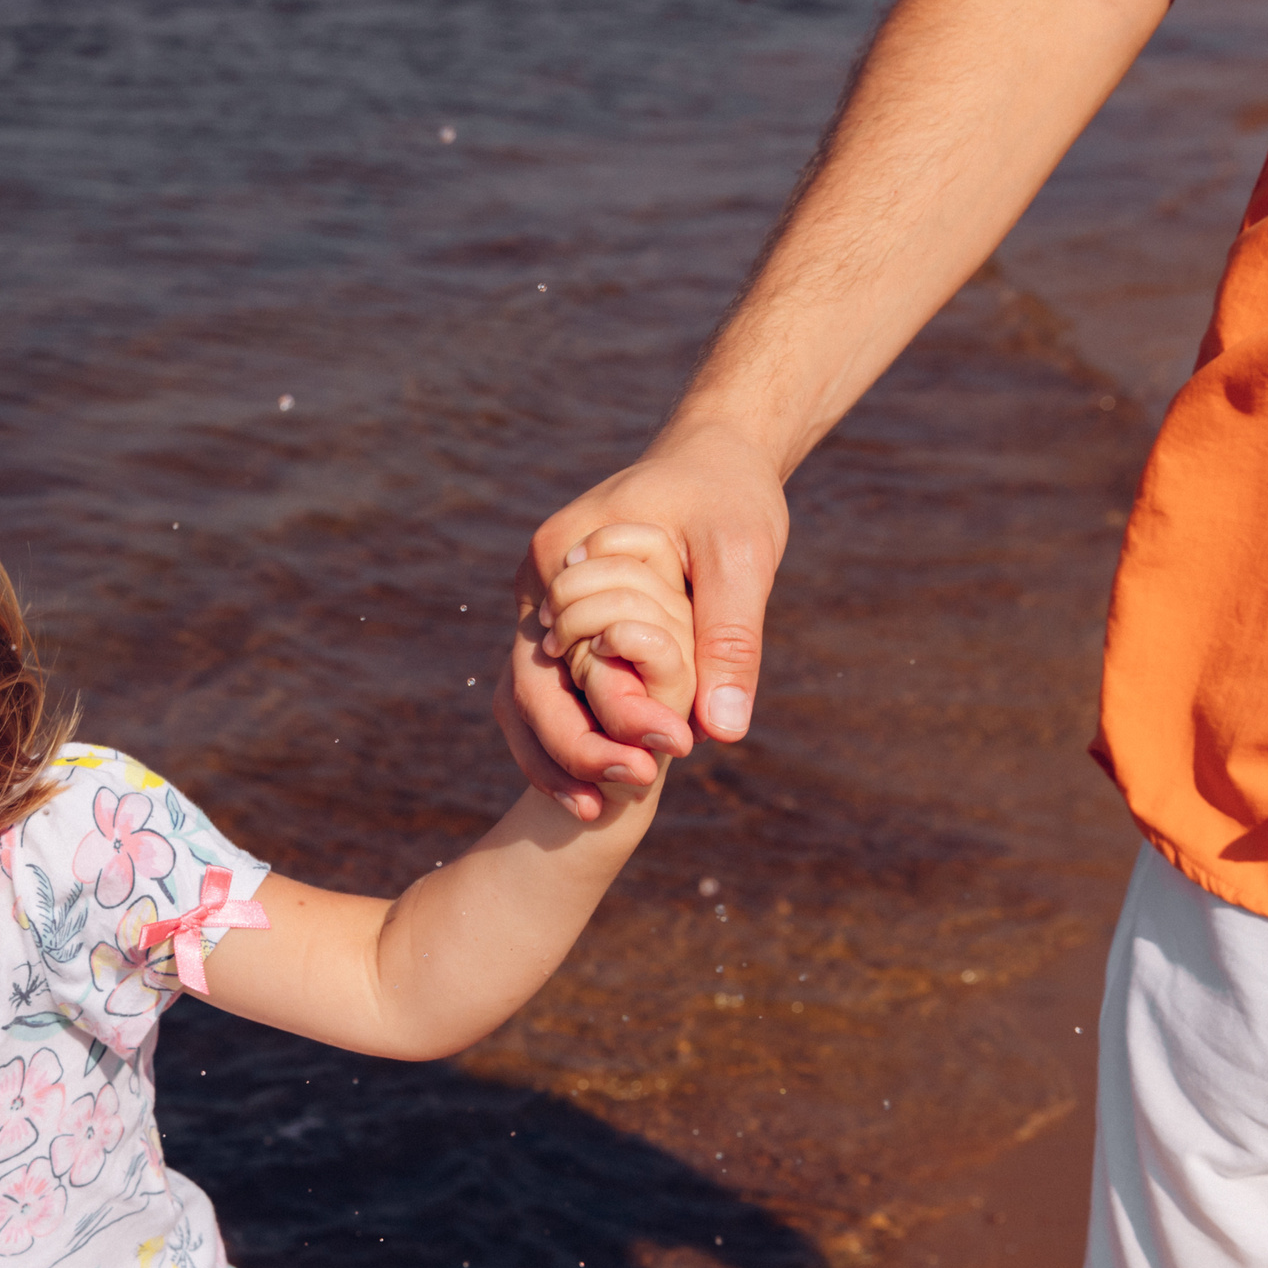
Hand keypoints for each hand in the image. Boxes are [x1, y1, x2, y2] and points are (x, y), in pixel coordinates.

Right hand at [503, 420, 789, 806]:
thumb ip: (730, 641)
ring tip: (594, 810)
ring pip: (526, 696)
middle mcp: (534, 582)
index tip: (656, 763)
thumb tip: (724, 731)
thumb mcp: (742, 559)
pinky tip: (595, 785)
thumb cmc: (729, 496)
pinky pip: (547, 688)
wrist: (714, 457)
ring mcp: (539, 603)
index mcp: (561, 554)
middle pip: (527, 686)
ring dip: (556, 755)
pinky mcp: (559, 622)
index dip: (599, 721)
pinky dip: (566, 734)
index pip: (559, 659)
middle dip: (569, 751)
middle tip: (610, 804)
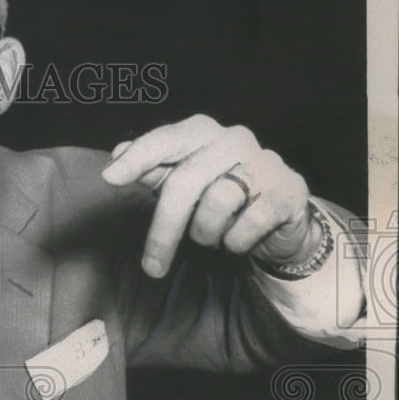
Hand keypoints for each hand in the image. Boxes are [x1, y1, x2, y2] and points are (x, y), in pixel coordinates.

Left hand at [101, 114, 318, 277]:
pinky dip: (236, 240)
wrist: (278, 218)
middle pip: (185, 181)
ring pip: (217, 203)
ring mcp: (264, 162)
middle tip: (151, 267)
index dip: (138, 157)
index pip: (166, 138)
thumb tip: (115, 158)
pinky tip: (238, 239)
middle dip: (164, 230)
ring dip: (205, 233)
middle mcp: (234, 138)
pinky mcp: (288, 189)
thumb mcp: (181, 182)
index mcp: (202, 132)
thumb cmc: (218, 194)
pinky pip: (250, 222)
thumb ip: (151, 169)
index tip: (110, 178)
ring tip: (210, 236)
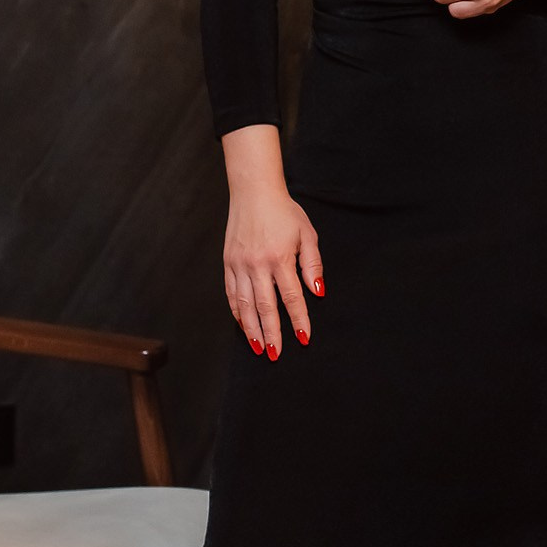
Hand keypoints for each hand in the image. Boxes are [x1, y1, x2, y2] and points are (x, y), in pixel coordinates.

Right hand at [220, 125, 322, 357]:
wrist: (253, 192)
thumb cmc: (284, 212)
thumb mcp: (307, 233)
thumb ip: (312, 263)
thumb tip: (318, 291)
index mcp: (280, 257)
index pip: (292, 297)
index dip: (299, 319)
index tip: (303, 338)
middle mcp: (257, 264)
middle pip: (265, 307)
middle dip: (272, 334)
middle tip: (276, 355)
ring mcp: (239, 264)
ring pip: (244, 305)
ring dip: (251, 329)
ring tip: (258, 348)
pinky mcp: (228, 263)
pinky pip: (231, 293)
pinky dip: (237, 312)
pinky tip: (243, 325)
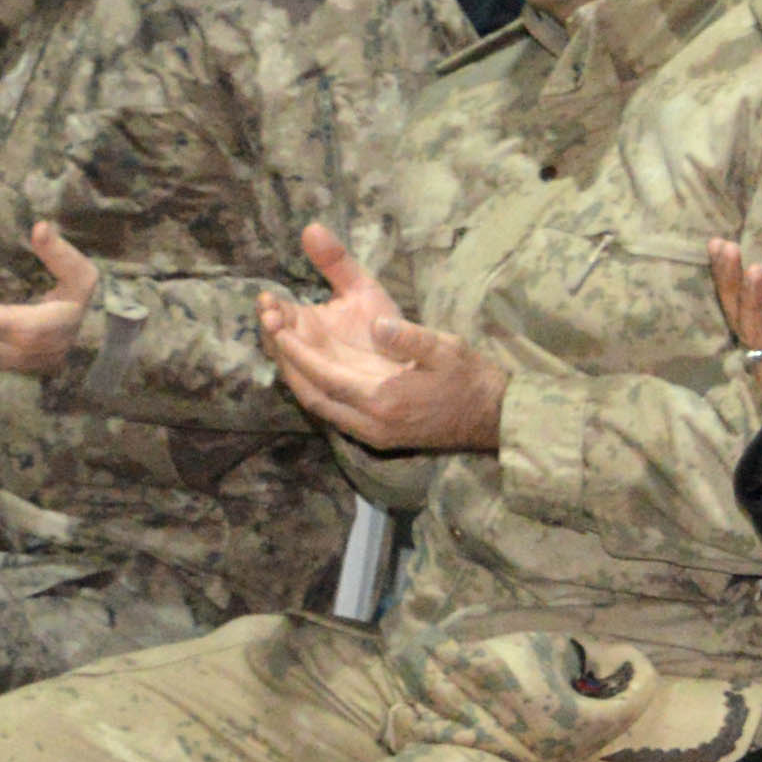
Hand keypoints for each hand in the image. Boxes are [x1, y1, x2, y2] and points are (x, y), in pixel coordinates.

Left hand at [260, 221, 508, 452]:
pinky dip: (317, 392)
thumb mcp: (447, 349)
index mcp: (383, 399)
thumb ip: (411, 338)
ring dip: (299, 381)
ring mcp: (372, 434)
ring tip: (282, 352)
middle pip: (312, 398)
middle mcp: (370, 423)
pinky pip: (334, 414)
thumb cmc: (470, 379)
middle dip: (288, 367)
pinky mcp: (377, 436)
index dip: (298, 354)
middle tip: (270, 337)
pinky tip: (311, 373)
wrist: (492, 418)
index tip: (277, 329)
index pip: (325, 377)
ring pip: (320, 409)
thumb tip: (377, 326)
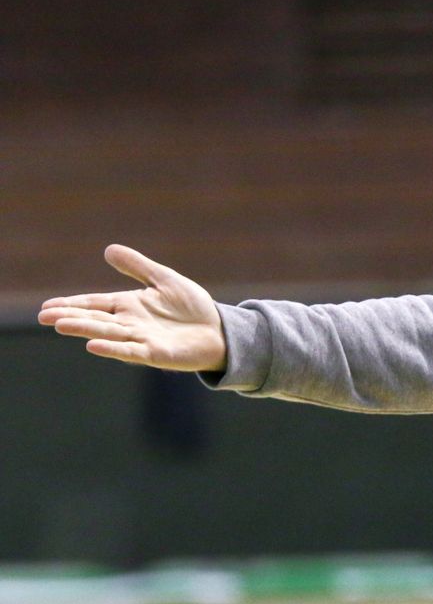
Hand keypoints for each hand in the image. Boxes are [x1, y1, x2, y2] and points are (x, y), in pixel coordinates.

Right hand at [38, 245, 225, 371]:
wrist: (218, 331)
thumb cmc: (192, 308)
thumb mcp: (164, 280)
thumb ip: (138, 267)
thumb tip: (108, 250)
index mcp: (129, 305)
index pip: (95, 303)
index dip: (72, 304)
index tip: (47, 306)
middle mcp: (130, 323)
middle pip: (95, 318)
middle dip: (70, 316)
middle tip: (43, 316)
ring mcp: (141, 339)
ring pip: (107, 333)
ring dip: (84, 329)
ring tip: (60, 325)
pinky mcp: (155, 353)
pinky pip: (130, 352)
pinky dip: (112, 349)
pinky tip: (93, 346)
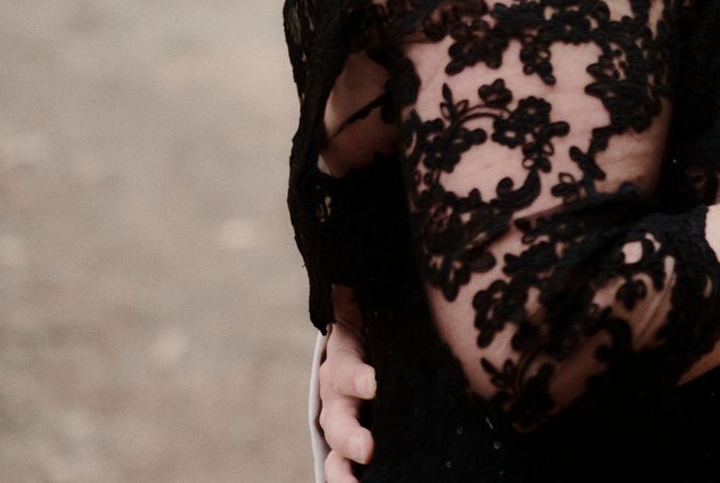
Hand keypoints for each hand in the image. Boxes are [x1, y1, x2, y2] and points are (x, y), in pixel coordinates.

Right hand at [316, 287, 376, 481]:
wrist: (373, 342)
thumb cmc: (384, 322)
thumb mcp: (379, 308)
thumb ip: (374, 292)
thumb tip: (379, 260)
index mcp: (344, 358)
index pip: (346, 369)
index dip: (359, 377)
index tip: (376, 384)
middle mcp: (337, 395)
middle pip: (337, 418)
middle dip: (351, 435)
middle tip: (369, 447)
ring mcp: (341, 422)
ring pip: (335, 450)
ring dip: (343, 469)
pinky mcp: (353, 443)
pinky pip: (343, 468)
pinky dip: (345, 480)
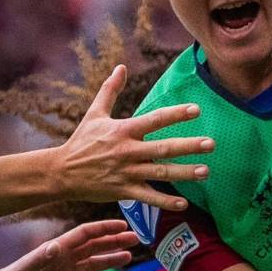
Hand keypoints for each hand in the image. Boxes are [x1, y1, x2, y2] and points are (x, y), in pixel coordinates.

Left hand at [0, 220, 137, 270]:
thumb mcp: (25, 270)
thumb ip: (41, 258)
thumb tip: (58, 246)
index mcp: (58, 250)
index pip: (86, 234)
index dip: (105, 228)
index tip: (124, 225)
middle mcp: (62, 259)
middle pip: (93, 247)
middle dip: (114, 241)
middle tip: (136, 238)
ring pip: (90, 265)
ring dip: (109, 260)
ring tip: (129, 257)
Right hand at [55, 65, 213, 210]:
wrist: (60, 173)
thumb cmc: (81, 141)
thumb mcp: (94, 114)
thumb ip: (110, 90)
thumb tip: (121, 66)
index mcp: (123, 130)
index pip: (154, 120)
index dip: (175, 114)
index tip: (196, 109)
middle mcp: (127, 151)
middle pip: (163, 148)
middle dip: (188, 146)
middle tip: (211, 144)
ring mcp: (126, 172)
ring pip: (160, 173)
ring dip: (184, 173)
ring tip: (205, 171)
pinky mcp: (123, 191)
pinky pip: (148, 197)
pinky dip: (165, 202)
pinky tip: (184, 204)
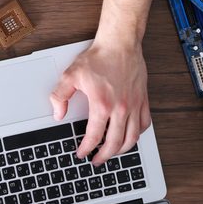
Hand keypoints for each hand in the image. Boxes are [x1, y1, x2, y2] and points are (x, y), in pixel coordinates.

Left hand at [50, 38, 150, 164]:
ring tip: (112, 153)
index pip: (94, 136)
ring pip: (132, 137)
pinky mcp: (143, 99)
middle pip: (115, 143)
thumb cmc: (98, 57)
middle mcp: (121, 108)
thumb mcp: (71, 75)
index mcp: (102, 104)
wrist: (120, 43)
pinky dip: (138, 134)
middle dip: (104, 156)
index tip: (81, 153)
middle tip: (96, 160)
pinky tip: (131, 135)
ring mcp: (134, 105)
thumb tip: (57, 114)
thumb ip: (60, 96)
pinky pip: (144, 124)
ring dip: (122, 150)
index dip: (86, 148)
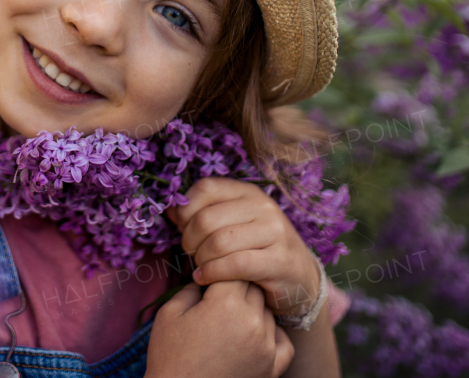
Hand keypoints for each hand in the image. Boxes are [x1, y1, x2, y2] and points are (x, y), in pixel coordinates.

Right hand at [146, 281, 293, 377]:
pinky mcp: (273, 368)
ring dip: (253, 311)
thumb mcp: (170, 313)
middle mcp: (253, 322)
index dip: (220, 273)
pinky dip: (272, 335)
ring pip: (267, 312)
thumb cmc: (170, 357)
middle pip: (253, 288)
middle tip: (217, 301)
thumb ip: (191, 288)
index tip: (209, 280)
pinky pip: (283, 341)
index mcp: (226, 304)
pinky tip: (253, 336)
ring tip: (230, 322)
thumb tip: (206, 278)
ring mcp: (266, 347)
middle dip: (236, 289)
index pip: (234, 270)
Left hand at [167, 177, 321, 316]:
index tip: (182, 228)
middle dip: (189, 240)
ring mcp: (275, 232)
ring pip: (218, 242)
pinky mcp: (280, 261)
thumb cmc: (258, 250)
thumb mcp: (233, 225)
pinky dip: (212, 274)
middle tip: (191, 254)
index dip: (185, 210)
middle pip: (206, 218)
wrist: (300, 280)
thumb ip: (202, 214)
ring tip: (200, 267)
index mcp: (248, 192)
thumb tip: (169, 210)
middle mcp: (264, 207)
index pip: (205, 188)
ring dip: (200, 259)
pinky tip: (204, 279)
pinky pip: (234, 264)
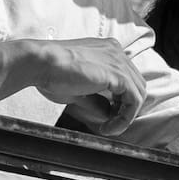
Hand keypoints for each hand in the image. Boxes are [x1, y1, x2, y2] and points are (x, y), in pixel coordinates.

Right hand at [27, 36, 148, 136]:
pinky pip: (134, 100)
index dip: (120, 100)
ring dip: (126, 115)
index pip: (126, 78)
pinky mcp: (118, 74)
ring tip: (107, 129)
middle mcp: (116, 52)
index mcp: (107, 50)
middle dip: (126, 108)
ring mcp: (119, 61)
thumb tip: (108, 113)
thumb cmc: (51, 73)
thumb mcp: (77, 90)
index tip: (107, 117)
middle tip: (108, 125)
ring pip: (138, 93)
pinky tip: (109, 127)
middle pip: (136, 84)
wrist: (39, 63)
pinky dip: (126, 117)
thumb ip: (96, 100)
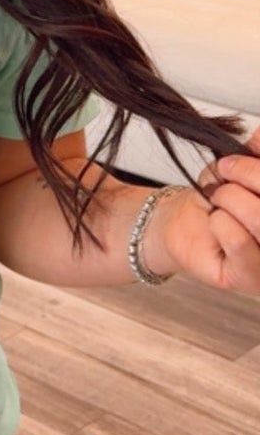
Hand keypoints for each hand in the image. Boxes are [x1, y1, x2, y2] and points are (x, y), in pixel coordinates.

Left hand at [148, 124, 259, 295]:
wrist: (182, 225)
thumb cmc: (218, 198)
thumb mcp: (241, 165)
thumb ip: (258, 153)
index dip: (258, 168)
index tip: (237, 158)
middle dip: (248, 176)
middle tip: (225, 172)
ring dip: (231, 199)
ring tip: (218, 199)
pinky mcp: (251, 281)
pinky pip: (239, 241)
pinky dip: (221, 223)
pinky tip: (216, 223)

___

Lines in the records that hold "Left" should be tallied, with the total given on its own.

6